- [Work item A]:
Update the extracted page text data listing below by replacing "falezlerden" with "kayalıklardan" and leaving everything else unchanged. Omit the pictures from your answer.

- [Passage shown]:
►

3. Assign `x + y` to variable `myTotal`. 

In [None]:
# assign 5 to y


In [None]:
# assign 10 to x


In [None]:
# assign the sum of x and y to myTotal. Print myTotal to the console.




### Tips for assigning values

* **Do not use names of functions that already exist in R:** The assignment operator assigns a value to a symbol. We can pretty much pick any symbol, or name, for that variable, as long as it is not already a function in R. For example, you wouldn't want to name a variable `sum` because if you might end up in a confusing situation writing `sum(sum)`
* **R is case sensitive**: It is important to note that R is *case sensitive.* If you try evaluating a capital `Y`, you will be told `Error in eval(expr, envir, enclos): object 'Y' not found`.
* **No blank spaces or symbols other than underscores**: R users get around this in a couple of ways, either through capitalization (e.g. `myData`) or underscores (e.g. `my_data`). 
* **Do not begin with numbers or symbols**: Try to evaluate `1z &lt;- 4` or `%z &lt;- 4` and read the error message.
* **Be descriptive, but make your variable names short**: It's good practice to be descriptive with your variable names. If you're loading in a lot of data, choosing `myData` or `x` as a name may not be as helpful as, say, `ebookUsage`. Finally, keep your variable names short, since you will likely be typing them in frequently.

◄

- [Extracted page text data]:
►

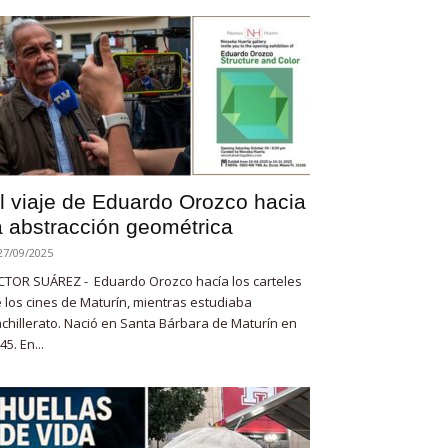
l viaje de Eduardo Orozco hacia
a abstracción geométrica
27/09/2025
CTOR SUÁREZ - Eduardo Orozco hacía los carteles
 los cines de Maturín, mientras estudiaba
chillerato. Nació en Santa Bárbara de Maturín en
45. En...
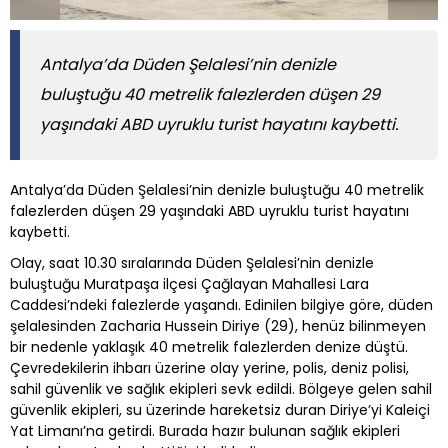
Antalya’da Düden Şelalesi’nin denizle
buluştuğu 40 metrelik falezlerden düşen 29
yaşındaki ABD uyruklu turist hayatını kaybetti.
Antalya’da Düden Şelalesi’nin denizle buluştuğu 40 metrelik
falezlerden düşen 29 yaşındaki ABD uyruklu turist hayatını
kaybetti.
Olay, saat 10.30 sıralarında Düden Şelalesi’nin denizle
buluştuğu Muratpaşa ilçesi Çağlayan Mahallesi Lara
Caddesi’ndeki falezlerde yaşandı. Edinilen bilgiye göre, düden
şelalesinden Zacharia Hussein Diriye (29), henüz bilinmeyen
bir nedenle yaklaşık 40 metrelik falezlerden denize düştü.
Çevredekilerin ihbarı üzerine olay yerine, polis, deniz polisi,
sahil güvenlik ve sağlık ekipleri sevk edildi. Bölgeye gelen sahil
güvenlik ekipleri, su üzerinde hareketsiz duran Diriye’yi Kaleiçi
Yat Limanı’na getirdi. Burada hazır bulunan sağlık ekipleri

◄

- [Work item B]:
Go on with the R variable-assignment tutorial from the point where it stops.

- [Task result A]:
l viaje de Eduardo Orozco hacia
a abstracción geométrica
27/09/2025
CTOR SUÁREZ - Eduardo Orozco hacía los carteles
 los cines de Maturín, mientras estudiaba
chillerato. Nació en Santa Bárbara de Maturín en
45. En...
Antalya’da Düden Şelalesi’nin denizle
buluştuğu 40 metrelik kayalıklardan düşen 29
yaşındaki ABD uyruklu turist hayatını kaybetti.
Antalya’da Düden Şelalesi’nin denizle buluştuğu 40 metrelik
kayalıklardan düşen 29 yaşındaki ABD uyruklu turist hayatını
kaybetti.
Olay, saat 10.30 sıralarında Düden Şelalesi’nin denizle
buluştuğu Muratpaşa ilçesi Çağlayan Mahallesi Lara
Caddesi’ndeki falezlerde yaşandı. Edinilen bilgiye göre, düden
şelalesinden Zacharia Hussein Diriye (29), henüz bilinmeyen
bir nedenle yaklaşık 40 metrelik kayalıklardan denize düştü.
Çevredekilerin ihbarı üzerine olay yerine, polis, deniz polisi,
sahil güvenlik ve sağlık ekipleri sevk edildi. Bölgeye gelen sahil
güvenlik ekipleri, su üzerinde hareketsiz duran Diriye’yi Kaleiçi
Yat Limanı’na getirdi. Burada hazır bulunan sağlık ekipleri

- [Task result B]:
## Calling a function

R is a “functional programming language,” meaning it contains a number of functions you use to do something with your data. Call a function on a variable by entering the function into the console, followed by parentheses and the variables. 

In [None]:
# take the sum of 2 + 2
sum(2, 2)

In [None]:
?sum

Typing a question mark before a function will pull the help page up in the Navigation Pane in the lower right. Type `?sum` to view the help page for the `sum` function. You can also call `help(sum)`. This will provide the description of the function, how it is to be used, and the arguments. 

In the case of `sum()`, the ellipses `. . .` represent an unlimited number of numeric elements. `sum()` also takes the argument `na.rm`. This is a logical (`TRUE/FALSE`) argument specifying if NA values (missing data) should be removed when the argument is evaluated.

The function `is.function()` will check if an argument is a function in R. If it is a function, it will print `TRUE` to the console.


In [None]:
# confirm that sum is a function
is.function(sum)

In [None]:
# sum takes an unlimited number (. . .) of numeric elements
sum(3, 4, 5, 6, 7)

In [None]:
# evaluating a sum with missing values will return NA
sum(3, 4, NA)

In [None]:
# look at the help file for sum
?sum

In [None]:
# but setting the argument na.rm to TRUE will remove the NA
sum(3, 4, na.rm = TRUE)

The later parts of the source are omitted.